The suspects, Francois-Vivier Gagnon, Genevieve Vaillancourt, Vanessa L'Ecuyer and Roxanne Belisle, turned themselves in to authorities Friday.
They appeared in Montreal court via video conference on Saturday to face charges of hoax regarding terrorist activity, which means they were accused of inciting fear of terrorism _ not committing a terrorist act.
The charge carries a maximum sentence of five years in prison.
"The Crown must prove these were actions that would cause fear from the public... that terrorist activities were committed," Robert La Haye, a well-known Quebec criminal lawyer, said in an interview.
"It doesn't mean that they are being charged with committing terrorist activities."
They were also charged with conspiracy and mischief of over $5,000, while Gagnon was charged with possession of a prohibited weapon for a knife.
Smoke bombs were set off at several metro stops at the height of rush hour Thursday morning, forcing the entire subway system to shut down and causing a major headache for commuters.
A merchants' association and a conservative economic think-tank have estimated the incident cost Montreal several million dollars in lost productivity.
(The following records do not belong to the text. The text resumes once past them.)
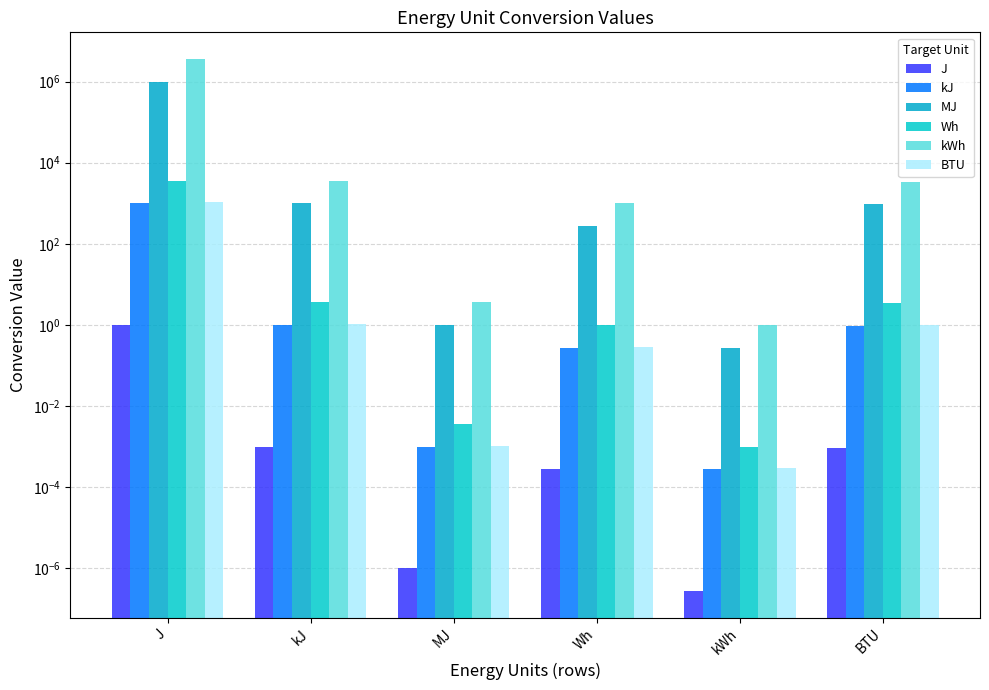

Where does the MJ series first go above 947?

J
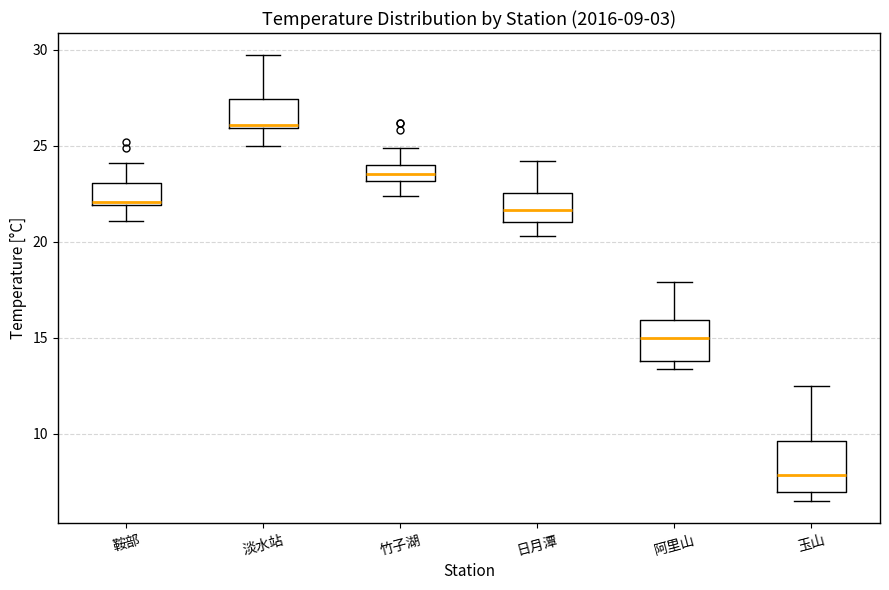

Which box's median line is the lowest?

玉山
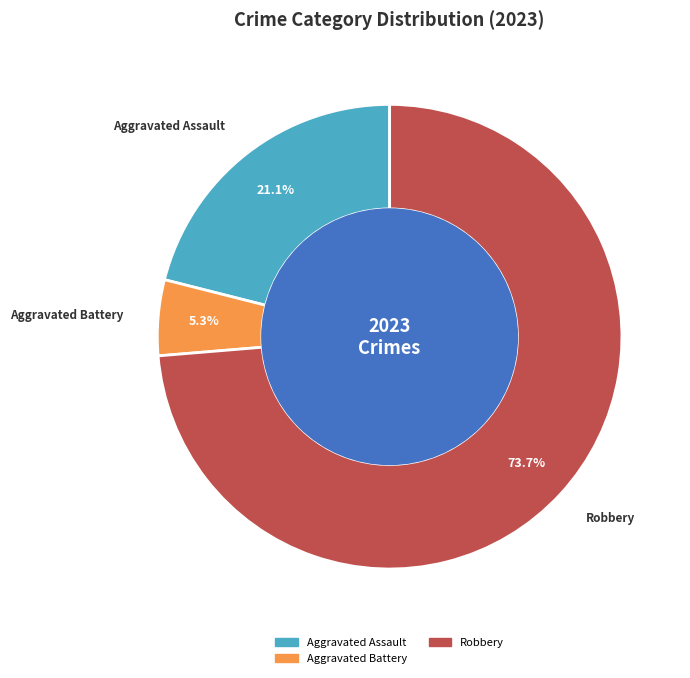

Is Aggravated Assault the majority of the pie?

No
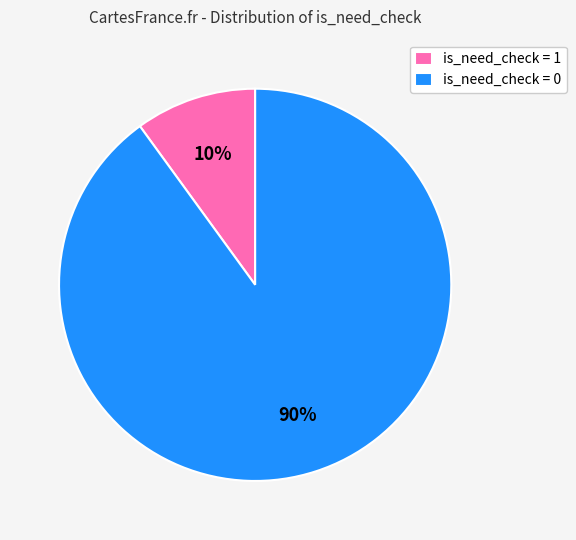

How many segments does this pie chart have?

2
The suspects were detained for the weekend and are scheduled to appear in court again on Monday.
Meanwhile, a radical student group, which has been highly critical of the student federations leading the fight against the tuition-fee increases, called for a rally in front of the Montreal courthouse during their appearance.
"It is only through the continuity, expansion and intensification of the movement that we can aspire to a fairer society," the group, called Force etudiante critique, or Critical Students Forces, said in a post on its website.